SOURCE TEXT
——————————

Compressive Sensing Ensemble Average Propagator Estimation Via L1 Spherical Polar Fourier Imaging

Jian Cheng^1,2, Sylvain Merlet², Aurobrata Ghosh², Emmanuel Caruyer², Tianzi Jiang¹, Rachid Deriche²

Since Diffusion Tensor Imaging (DTI) cannot detect the fiber crossing, many new works beyond DTI has been proposed to explore the q-space. Most works, known as single shell High Angular Resolution Imaging (sHARDI), focus on single shell sampling and reconstruct the Orientation Distribution Function (ODF). The ODF, which has no radial information at all, is just one of features of Ensemble Average Propagator (EAP). Diffusion Spectrum Imaging (DSI) is a standard method to estimate EAP via numerical Fourier Transform (FT), which needs lots of samples and is impractical for clinical study. Spherical Polar Fourier Imaging (SPFI) [1,2] was proposed to represent the signal using SPF basis, then the EAP and the ODF have analytical closed forms. So the estimation of the coefficients is very important. In [1,2], the coefficients are estimated based on a standard Least Square (LS) with L2 norm regularization (L2-L2). In this paper, we propose to estimate A using LS with L1 norm regularization (L2-L1), also named as Least Absolute Selection and Shrinkage Operator (LASSO). And we prove that the L2-L1 estimation of the coefficients is actually the well known Compressive Sensing (CS) method to estimate EAP, which brings lots of Mathematical tools and possibility to improve the sampling scheme in q-space.

——————————

EXCERPTED RECORDS
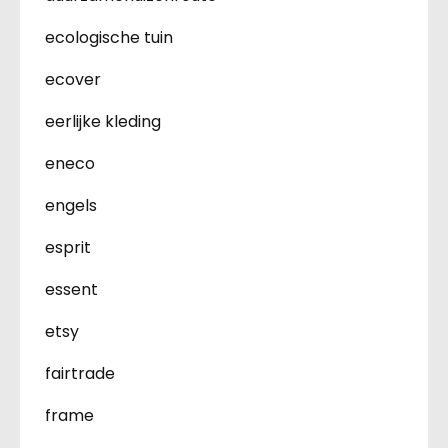
ecologische tuin
ecover
eerlijke kleding
eneco
engels
esprit
essent
etsy
fairtrade
frame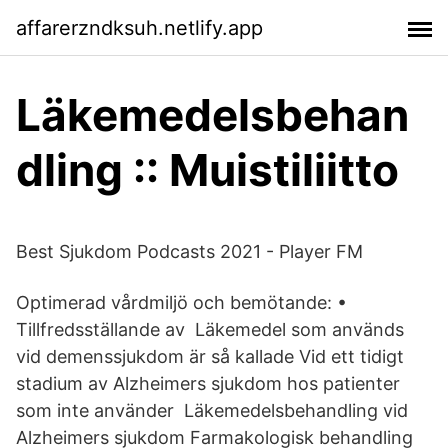
affarerzndksuh.netlify.app
Läkemedelsbehan
dling :: Muistiliitto
Best Sjukdom Podcasts 2021 - Player FM
Optimerad vårdmiljö och bemötande: •
Tillfredsställande av Läkemedel som används
vid demenssjukdom är så kallade Vid ett tidigt
stadium av Alzheimers sjukdom hos patienter
som inte använder Läkemedelsbehandling vid
Alzheimers sjukdom Farmakologisk behandling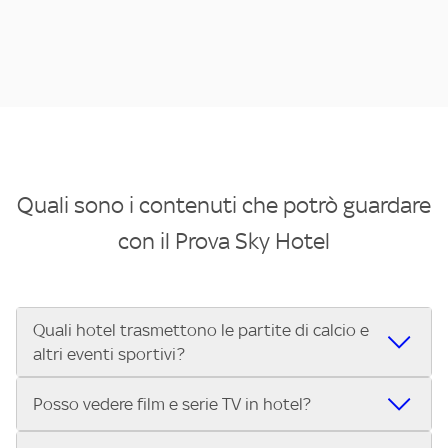
Quali sono i contenuti che potrò guardare
con il Prova Sky Hotel
Quali hotel trasmettono le partite di calcio e
altri eventi sportivi?
Se cerchi un hotel dove poter vedere le partite di Serie A,
Posso vedere film e serie TV in hotel?
UEFA Champions League, Formula 1®, MotoGP™ e tutto lo
sport di Sky, Trova Hotel ti aiuta a individuarlo in pochi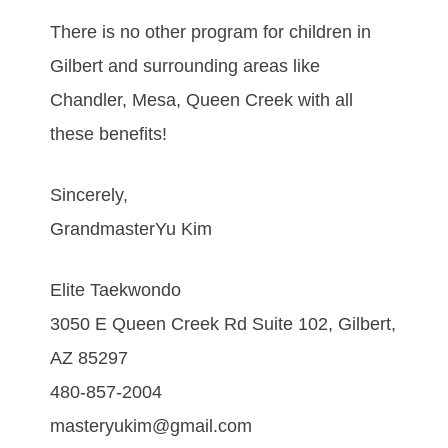
There is no other program for children in
Gilbert and surrounding areas like
Chandler, Mesa, Queen Creek with all
these benefits!
Sincerely,
GrandmasterYu Kim
Elite Taekwondo
3050 E Queen Creek Rd Suite 102, Gilbert,
AZ 85297
480-857-2004
masteryukim@gmail.com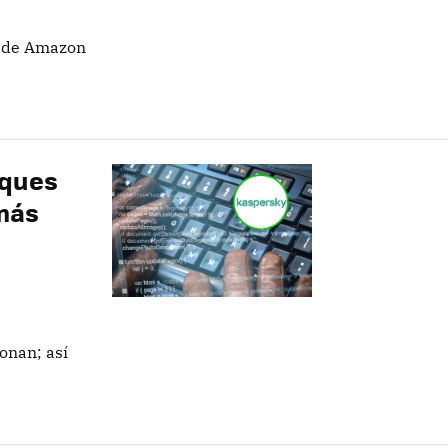
lo de Amazon
aques
 más
onan; así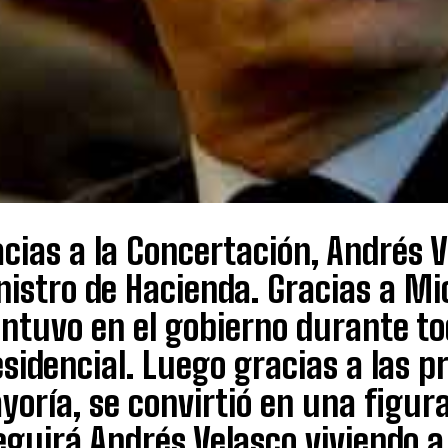
cias a la Concertación, Andrés 
istro de Hacienda. Gracias a Mic
ntuvo en el gobierno durante to
sidencial. Luego gracias a las p
oría, se convirtió en una figura
guirá Andrés Velasco viviendo a 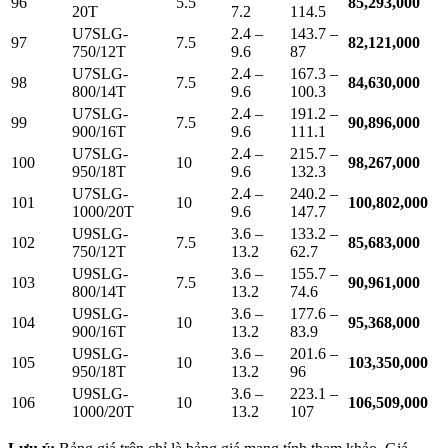
96
5.5
85,293,000
20T
7.2
114.5
U7SLG-
2.4 –
143.7 –
97
7.5
82,121,000
750/12T
9.6
87
U7SLG-
2.4 –
167.3 –
98
7.5
84,630,000
800/14T
9.6
100.3
U7SLG-
2.4 –
191.2 –
99
7.5
90,896,000
900/16T
9.6
111.1
U7SLG-
2.4 –
215.7 –
100
10
98,267,000
950/18T
9.6
132.3
U7SLG-
2.4 –
240.2 –
101
10
100,802,000
1000/20T
9.6
147.7
U9SLG-
3.6 –
133.2 –
102
7.5
85,683,000
750/12T
13.2
62.7
U9SLG-
3.6 –
155.7 –
103
7.5
90,961,000
800/14T
13.2
74.6
U9SLG-
3.6 –
177.6 –
104
10
95,368,000
900/16T
13.2
83.9
U9SLG-
3.6 –
201.6 –
105
10
103,350,000
950/18T
13.2
96
U9SLG-
3.6 –
223.1 –
106
10
106,509,000
1000/20T
13.2
107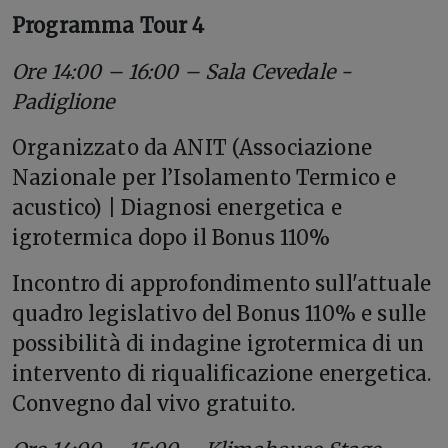
Programma Tour 4
Ore 14:00 – 16:00 – Sala Cevedale -
Padiglione
Organizzato da ANIT (Associazione
Nazionale per l’Isolamento Termico e
acustico) | Diagnosi energetica e
igrotermica dopo il Bonus 110%
Incontro di approfondimento sull'attuale
quadro legislativo del Bonus 110% e sulle
possibilità di indagine igrotermica di un
intervento di riqualificazione energetica.
Convegno dal vivo gratuito.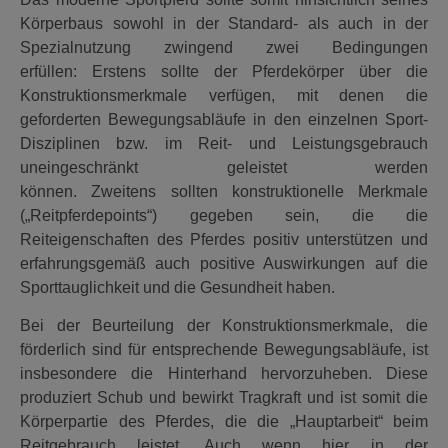
Körperbaus sowohl in der Standard- als auch in der
Spezialnutzung zwingend zwei Bedingungen
erfüllen: Erstens sollte der Pferdekörper über die
Konstruktionsmerkmale verfügen, mit denen die
geforderten Bewegungsabläufe in den einzelnen Sport-
Disziplinen bzw. im Reit- und Leistungsgebrauch
uneingeschränkt geleistet werden
können. Zweitens sollten konstruktionelle Merkmale
(„Reitpferdepoints“) gegeben sein, die die
Reiteigenschaften des Pferdes positiv unterstützen und
erfahrungsgemäß auch positive Auswirkungen auf die
Sporttauglichkeit und die Gesundheit haben.
Bei der Beurteilung der Konstruktionsmerkmale, die
förderlich sind für entsprechende Bewegungsabläufe, ist
insbesondere die Hinterhand hervorzuheben. Diese
produziert Schub und bewirkt Tragkraft und ist somit die
Körperpartie des Pferdes, die die „Hauptarbeit“ beim
Reitgebrauch leistet. Auch wenn hier in der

——————————

EXERCISE INSTRUCTIONS
In the source text on compressive sensing estimation of the ensemble average propagator, what other name is given for least squares with L1 norm regularization (L2-L1)?

RESULT BELOW
Least Absolute Selection and Shrinkage Operator (LASSO)